By the end of the 20th century, such carefully worked portraiture had all but disappeared. Editorially, it has been replaced by ‘celebrity’ snapshots. Rather than attempting to capture the inner character of their sitters, these highly coloured, hard-edged images—often taken by photographers who started their careers as paparazzi, or who have adopted elements of the usually flash-litpaparazzo style—glory in actuality, fashion, and glamour. Among the best and most celebrated exponents of the style is Mario Testino (b. 1954), who leads the pack in the way that Camille Silvy led the 19th-century purveyors of cartes de visite.

In contrast to this strident cultivation of celebrity, the art world—which has increasingly embraced photography—has favoured the intense gaze of the apparently objective camera which, as already noted, owed much to the influence of August Sander. This began to reassert itself in Germany in the late 1970s and 1980s. An early practitioner of the style was Michael Schmidt, who first documented Berliners and their surroundings, then made an exhaustive study of his own face and body. Thomas Ruff and Thomas Struth, both based in Düsseldorf, were much influenced by their teachers Bernd and Hilla Becher. Struth seeks to use his camera as a psychological tool, and is particularly interested in group and family dynamics. Ruff, in contrast to the attempts of generations of photographers who have striven to get beneath the surface contours of objects and people, believes that photographs can show no more than an outer likeness. It is clear, from the placement of the sitters in the frame and their frequent direct gaze at the camera, that they are willing participants. But, like the Bechers’ photographs of buildings, their portraits delineate exteriors and reveal nothing interior. Ruff’s larger than life-size colour head-and-shoulder prints resemble highly finished, outsize passport photographs, though they undoubtedly have a powerful—if impersonal—presence on gallery walls.

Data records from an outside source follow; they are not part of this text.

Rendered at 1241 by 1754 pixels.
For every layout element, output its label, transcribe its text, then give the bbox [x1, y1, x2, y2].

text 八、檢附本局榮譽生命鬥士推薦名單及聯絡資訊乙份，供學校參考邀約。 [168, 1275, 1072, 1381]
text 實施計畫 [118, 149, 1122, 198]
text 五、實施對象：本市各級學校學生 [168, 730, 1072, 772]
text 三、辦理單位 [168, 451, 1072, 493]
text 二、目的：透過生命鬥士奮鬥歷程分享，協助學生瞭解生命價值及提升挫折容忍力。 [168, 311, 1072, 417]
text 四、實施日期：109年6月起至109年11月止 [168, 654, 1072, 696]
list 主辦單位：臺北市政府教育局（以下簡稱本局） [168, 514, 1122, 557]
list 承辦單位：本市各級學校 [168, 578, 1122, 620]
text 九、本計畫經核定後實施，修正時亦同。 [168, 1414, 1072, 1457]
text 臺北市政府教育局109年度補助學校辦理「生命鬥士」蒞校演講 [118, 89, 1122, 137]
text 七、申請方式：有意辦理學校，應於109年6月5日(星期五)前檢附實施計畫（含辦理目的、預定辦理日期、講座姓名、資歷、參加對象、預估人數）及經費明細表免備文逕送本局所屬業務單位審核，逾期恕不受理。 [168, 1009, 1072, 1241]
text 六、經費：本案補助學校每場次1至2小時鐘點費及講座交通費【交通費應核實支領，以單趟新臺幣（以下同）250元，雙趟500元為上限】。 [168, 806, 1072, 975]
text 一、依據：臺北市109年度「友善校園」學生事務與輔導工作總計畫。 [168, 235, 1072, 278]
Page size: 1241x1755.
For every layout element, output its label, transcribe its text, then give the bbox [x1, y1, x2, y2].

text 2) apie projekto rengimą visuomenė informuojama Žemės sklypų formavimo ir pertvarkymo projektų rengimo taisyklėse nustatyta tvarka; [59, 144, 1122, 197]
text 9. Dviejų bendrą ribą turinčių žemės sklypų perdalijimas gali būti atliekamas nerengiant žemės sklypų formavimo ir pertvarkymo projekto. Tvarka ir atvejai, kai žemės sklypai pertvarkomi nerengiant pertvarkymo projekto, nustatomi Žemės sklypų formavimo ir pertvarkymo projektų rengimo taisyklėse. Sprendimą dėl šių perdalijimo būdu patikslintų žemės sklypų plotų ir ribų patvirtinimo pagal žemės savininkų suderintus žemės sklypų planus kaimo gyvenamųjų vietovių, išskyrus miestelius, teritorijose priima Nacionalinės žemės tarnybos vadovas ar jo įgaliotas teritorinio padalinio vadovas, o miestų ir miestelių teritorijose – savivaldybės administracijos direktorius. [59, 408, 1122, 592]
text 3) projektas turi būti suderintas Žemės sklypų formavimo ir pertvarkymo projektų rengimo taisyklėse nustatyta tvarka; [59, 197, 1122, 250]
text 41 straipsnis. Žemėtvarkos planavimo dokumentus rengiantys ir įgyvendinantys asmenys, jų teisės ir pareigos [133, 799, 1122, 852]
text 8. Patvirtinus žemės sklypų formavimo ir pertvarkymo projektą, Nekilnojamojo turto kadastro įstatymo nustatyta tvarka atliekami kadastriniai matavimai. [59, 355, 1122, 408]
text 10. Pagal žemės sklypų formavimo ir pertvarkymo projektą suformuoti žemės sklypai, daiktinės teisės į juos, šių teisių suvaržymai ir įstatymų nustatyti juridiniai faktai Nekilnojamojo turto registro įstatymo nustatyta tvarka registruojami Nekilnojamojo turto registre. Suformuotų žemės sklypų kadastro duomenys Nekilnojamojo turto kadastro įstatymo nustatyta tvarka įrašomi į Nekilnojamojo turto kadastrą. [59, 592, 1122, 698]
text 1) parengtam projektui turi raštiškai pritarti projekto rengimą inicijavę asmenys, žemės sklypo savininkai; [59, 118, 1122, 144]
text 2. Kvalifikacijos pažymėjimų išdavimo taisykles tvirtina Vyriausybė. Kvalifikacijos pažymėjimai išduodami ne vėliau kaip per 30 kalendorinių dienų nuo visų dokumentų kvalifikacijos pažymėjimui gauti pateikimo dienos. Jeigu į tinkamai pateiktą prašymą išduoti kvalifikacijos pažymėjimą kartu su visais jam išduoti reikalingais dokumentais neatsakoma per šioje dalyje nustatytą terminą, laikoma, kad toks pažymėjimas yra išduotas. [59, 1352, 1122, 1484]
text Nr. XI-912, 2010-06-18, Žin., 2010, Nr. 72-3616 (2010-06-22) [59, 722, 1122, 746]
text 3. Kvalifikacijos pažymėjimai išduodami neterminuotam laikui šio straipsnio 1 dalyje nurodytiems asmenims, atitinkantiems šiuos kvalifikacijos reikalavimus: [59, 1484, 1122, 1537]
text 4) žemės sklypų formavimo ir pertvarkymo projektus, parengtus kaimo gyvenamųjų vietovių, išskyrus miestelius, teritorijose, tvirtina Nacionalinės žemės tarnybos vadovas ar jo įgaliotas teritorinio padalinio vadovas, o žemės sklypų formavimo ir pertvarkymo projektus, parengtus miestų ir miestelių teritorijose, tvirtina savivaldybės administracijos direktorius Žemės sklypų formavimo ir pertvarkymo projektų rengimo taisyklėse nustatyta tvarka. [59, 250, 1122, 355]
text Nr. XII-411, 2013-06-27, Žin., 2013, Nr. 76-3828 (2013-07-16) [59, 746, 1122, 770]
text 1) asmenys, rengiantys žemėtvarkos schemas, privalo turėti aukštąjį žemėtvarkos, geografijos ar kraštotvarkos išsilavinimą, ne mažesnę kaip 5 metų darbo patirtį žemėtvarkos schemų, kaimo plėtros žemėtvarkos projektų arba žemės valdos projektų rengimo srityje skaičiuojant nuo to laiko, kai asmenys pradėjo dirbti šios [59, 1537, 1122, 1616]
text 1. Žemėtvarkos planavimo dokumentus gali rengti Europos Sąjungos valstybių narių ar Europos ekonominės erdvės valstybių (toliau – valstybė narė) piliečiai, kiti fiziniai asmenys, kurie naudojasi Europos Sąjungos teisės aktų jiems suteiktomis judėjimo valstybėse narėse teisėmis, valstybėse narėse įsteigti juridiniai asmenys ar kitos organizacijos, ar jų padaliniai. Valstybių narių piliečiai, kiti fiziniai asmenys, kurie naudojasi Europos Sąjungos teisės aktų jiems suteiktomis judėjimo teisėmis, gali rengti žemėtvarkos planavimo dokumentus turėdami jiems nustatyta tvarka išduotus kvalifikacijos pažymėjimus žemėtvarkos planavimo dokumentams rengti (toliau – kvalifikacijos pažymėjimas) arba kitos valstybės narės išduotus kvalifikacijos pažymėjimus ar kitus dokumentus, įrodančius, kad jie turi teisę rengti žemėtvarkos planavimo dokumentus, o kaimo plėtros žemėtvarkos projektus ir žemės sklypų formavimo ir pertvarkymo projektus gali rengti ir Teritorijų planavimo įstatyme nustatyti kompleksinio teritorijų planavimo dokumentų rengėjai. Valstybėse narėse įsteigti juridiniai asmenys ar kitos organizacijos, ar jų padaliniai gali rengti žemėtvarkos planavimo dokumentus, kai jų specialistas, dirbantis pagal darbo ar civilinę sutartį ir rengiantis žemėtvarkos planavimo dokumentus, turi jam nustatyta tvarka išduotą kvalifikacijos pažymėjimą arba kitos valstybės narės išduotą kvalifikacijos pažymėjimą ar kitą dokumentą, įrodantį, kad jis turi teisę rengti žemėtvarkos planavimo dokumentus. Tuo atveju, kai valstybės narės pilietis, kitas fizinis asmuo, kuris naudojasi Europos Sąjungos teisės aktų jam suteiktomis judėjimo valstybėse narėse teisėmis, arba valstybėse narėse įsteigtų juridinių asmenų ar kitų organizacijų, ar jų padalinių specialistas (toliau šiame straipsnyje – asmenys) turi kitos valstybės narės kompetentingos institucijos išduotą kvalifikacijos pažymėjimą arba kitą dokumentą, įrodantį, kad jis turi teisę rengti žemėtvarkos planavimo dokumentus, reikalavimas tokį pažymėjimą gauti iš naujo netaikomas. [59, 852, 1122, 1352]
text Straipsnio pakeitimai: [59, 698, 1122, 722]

The work of these artists and their contemporaries (such as Nicholas Nixon and Fazal Sheikh in the USA, and Rineke Dijkstra in the Netherlands) is mostly intended for museums rather than family albums, newspapers, or even books. In this, it is radically different from earlier photographic portraiture. If such portraits reveal less and less about what lies beneath the skin of the people in them, it is worth remembering that, in the 21st century, most men, women, and children own cameras. The snapshots we take of each other have been the most numerous photographic portraits since Eastman launched the Kodak camera. Whatever direction photographic portraiture takes next, we can be confident that our wish to preserve likenesses of our nearest and dearest will always sustain it.